┌────────
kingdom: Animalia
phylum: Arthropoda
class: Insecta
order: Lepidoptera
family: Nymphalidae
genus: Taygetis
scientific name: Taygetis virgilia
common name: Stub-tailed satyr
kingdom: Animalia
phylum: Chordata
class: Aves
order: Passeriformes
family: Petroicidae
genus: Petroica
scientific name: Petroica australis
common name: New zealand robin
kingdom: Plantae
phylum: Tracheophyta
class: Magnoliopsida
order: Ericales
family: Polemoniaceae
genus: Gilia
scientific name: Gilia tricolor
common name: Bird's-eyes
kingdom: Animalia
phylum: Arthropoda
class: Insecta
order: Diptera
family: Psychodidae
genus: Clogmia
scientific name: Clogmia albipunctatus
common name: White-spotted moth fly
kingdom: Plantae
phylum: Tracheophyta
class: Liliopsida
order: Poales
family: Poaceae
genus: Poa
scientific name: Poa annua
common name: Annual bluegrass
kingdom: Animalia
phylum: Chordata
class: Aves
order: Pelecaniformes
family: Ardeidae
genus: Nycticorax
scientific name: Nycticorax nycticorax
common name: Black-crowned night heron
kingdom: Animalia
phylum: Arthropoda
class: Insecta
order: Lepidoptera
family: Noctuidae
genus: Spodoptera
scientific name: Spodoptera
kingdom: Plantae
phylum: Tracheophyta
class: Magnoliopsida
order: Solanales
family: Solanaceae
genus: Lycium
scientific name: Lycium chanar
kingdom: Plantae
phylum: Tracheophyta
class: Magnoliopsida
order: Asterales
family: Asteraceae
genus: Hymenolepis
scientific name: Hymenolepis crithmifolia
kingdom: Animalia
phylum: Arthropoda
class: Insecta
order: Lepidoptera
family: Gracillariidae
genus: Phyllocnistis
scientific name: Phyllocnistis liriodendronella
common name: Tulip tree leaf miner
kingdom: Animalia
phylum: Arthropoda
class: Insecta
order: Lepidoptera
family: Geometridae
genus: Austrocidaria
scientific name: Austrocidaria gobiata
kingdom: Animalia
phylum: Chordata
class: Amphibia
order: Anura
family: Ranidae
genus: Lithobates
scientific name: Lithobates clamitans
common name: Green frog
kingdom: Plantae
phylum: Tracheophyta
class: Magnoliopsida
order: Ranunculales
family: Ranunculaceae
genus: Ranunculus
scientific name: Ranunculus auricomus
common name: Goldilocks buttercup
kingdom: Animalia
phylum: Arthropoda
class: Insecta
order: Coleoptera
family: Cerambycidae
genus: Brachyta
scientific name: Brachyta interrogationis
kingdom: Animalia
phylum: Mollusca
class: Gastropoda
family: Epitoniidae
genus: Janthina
└────────
Gather every line from the records above that contains the string "common".

common name: Stub-tailed satyr
common name: New zealand robin
common name: Bird's-eyes
common name: White-spotted moth fly
common name: Annual bluegrass
common name: Black-crowned night heron
common name: Tulip tree leaf miner
common name: Green frog
common name: Goldilocks buttercup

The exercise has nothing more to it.